The self-quarantining of Minnis must be taken into financial context

Dear Editor,

Prime Minister Dr. Hubert Minnis has gone into self-quarantine due to possible exposure to COVID-19 at the Cecil Wallace-Whitfield Centre.

With the availability of modern technology, such as Zoom, Skype, Facebook and Whatsapp, Minnis would have no problem continuing in his roles as prime minister and competent authority, while in isolation at home.

Ministry of Health officials are following recommendations by the World Health Organization by urging COVID-19 patients to undergo quarantine for 14 days, in order to curb the spread of COVID-19.

For many Bahamians, such as the hundreds of jobless Nassuvians who toed long lines in the scorching heat at the Thomas A. Robinson Stadium in order to collect National Insurance Board (NIB) payouts on August 10, being subjected to quarantine isn’t financially practical. Herein lies the importance of NIB getting its act together by being more efficient.

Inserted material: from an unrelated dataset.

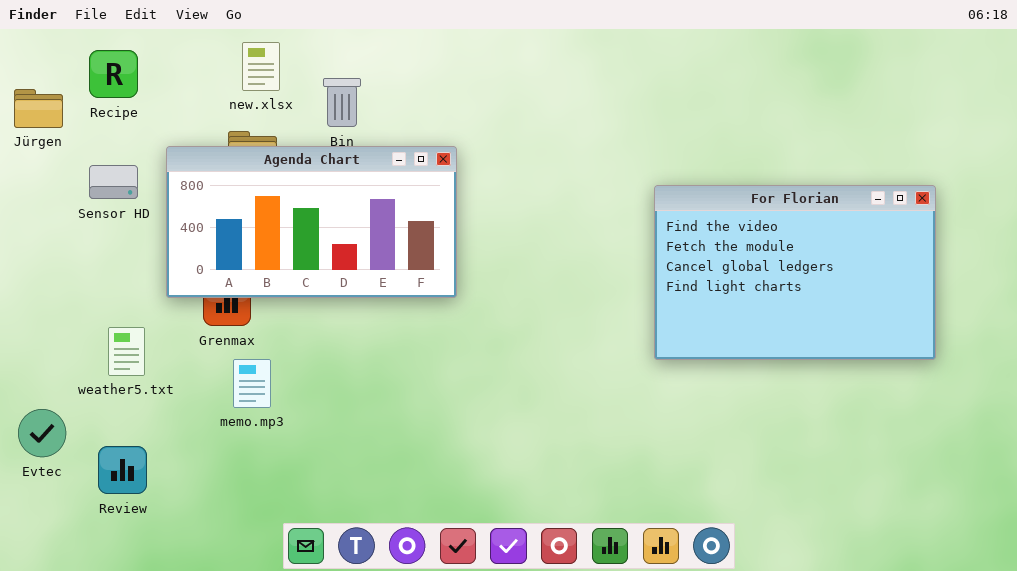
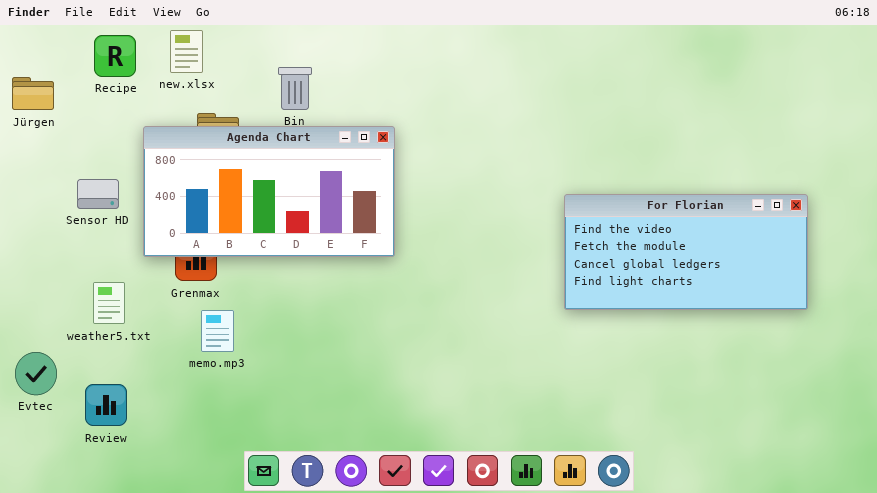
new.xlsx: [242,42,280,91] -> [170,30,203,73], moved
Recipe: [89,50,138,98] -> [94,35,136,77], moved
Sensor HD: [89,165,138,199] -> [77,179,119,209], moved
For Florian: [654,185,936,360] -> [564,194,808,310], resized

As with so many government agencies, red tape bureaucracy is an all too common issue.

Too often, frustrated Bahamians are leaving NIB with empty hands, only to go home with nothing to give their children.

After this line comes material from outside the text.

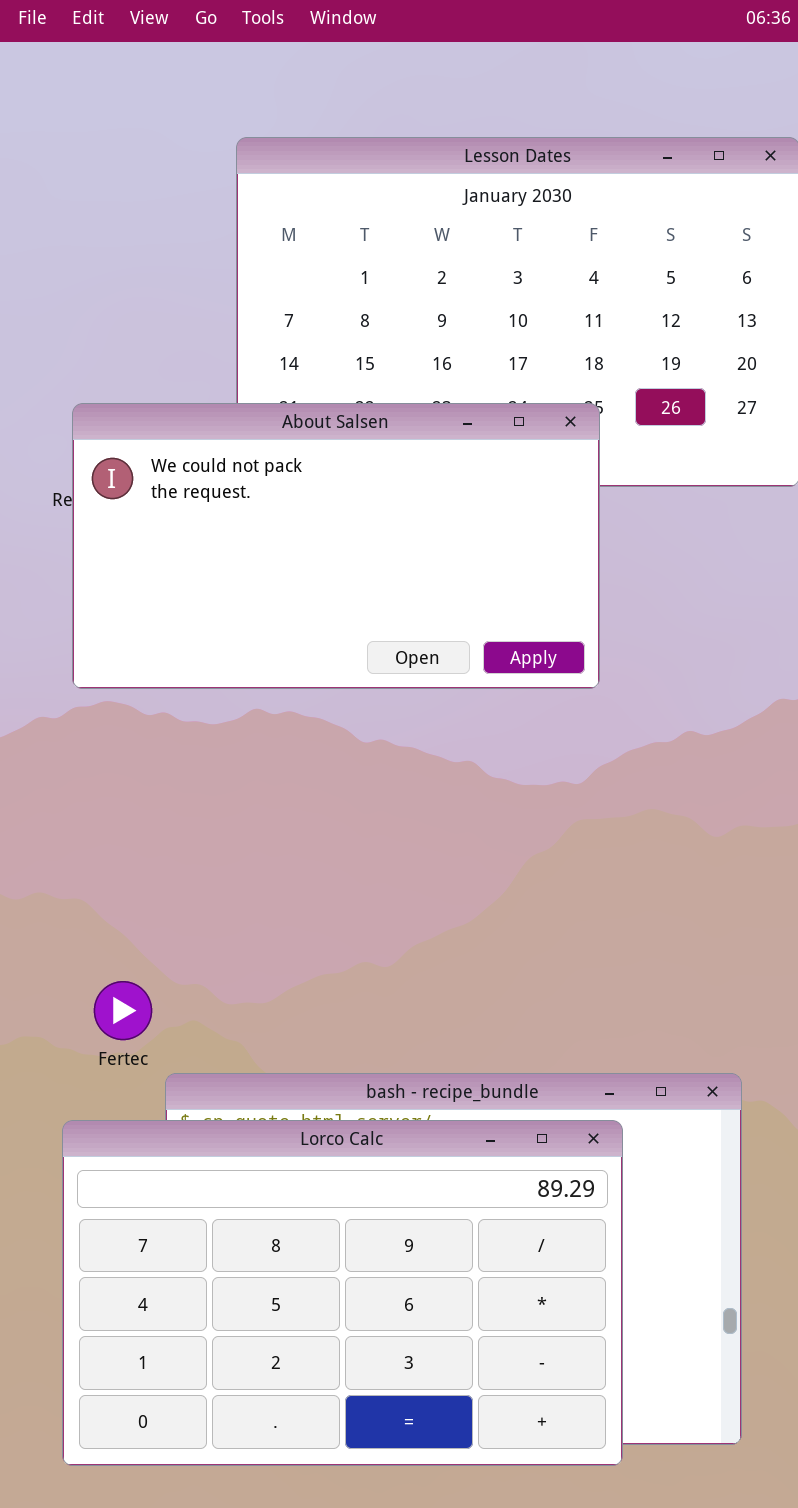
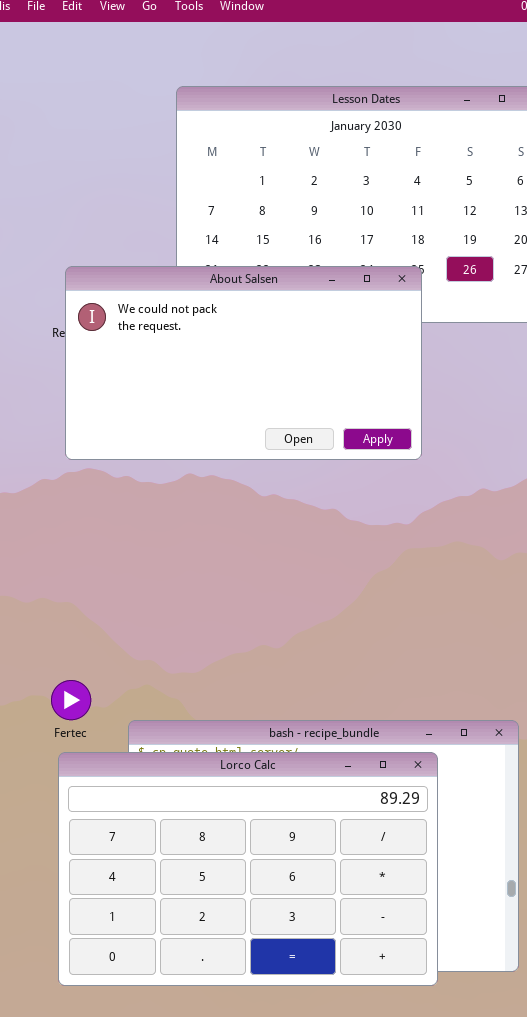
Fertec: [94,981,152,1040] -> [51,680,91,720], moved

Growing up with a single parent, I am all too familiar with receiving disappointing news from social services. Back then, we used to get a $30 food voucher every three months or so.

I can vividly remember my mother giving me crackers and soda around midnight for dinner. We had virtually nothing to eat the day before. Consequently, I can empathize with struggling Bahamians.

The financial disparity between the haves and the have-nots in The Bahamas has been accentuated by COVID-19.

Going without an income since March has plunged thousands of Bahamian families into abject poverty, to the extent that the current economic crisis is as disastrous as the Great Depression in the United States during the 1930s.

Minnis’ revelation to the nation in a recent national address of 27,705 households, which represents more than 110,000 individuals, receiving food assistance from the National Food Distribution Task Force, underscores the dire situation over one-fourth of the Bahamian population is currently facing.

Bahamians, those who have fallen through the cracks, are faced with two difficult choices: they can either self-quarantine, in the event they’ve been exposed to COVID-19, and face near starvation and the disruption of their utilities due to the lack of payment of bills; or they can go out and toe long lines with the hopes of getting an elusive NIB handout.

Minnis, thankfully, doesn’t have to face such difficult options, owing to his well-deserved status as prime minister and a highly accomplished gynaecologist and obstetrician.

Bahamian multi-millionaires are not feeling the effects of the new coronavirus-driven economic downturn, like the average Bahamian who typically lives from hand to mouth.

This is not to precipitate a conflict between the economic classes, mind you; I am a free market capitalist in the tradition of Adam Smith and John Calvin. Nor am I attempting to lay a guilt trip on wealthy and successful Bahamians.

Whatever they have achieved in life is theirs, due to the Lord’s common grace.

What I am attempting to do is garner empathy for the thousands of Bahamians who have hit financial rock bottom. The Bahamas needs more Bahamian philanthropists.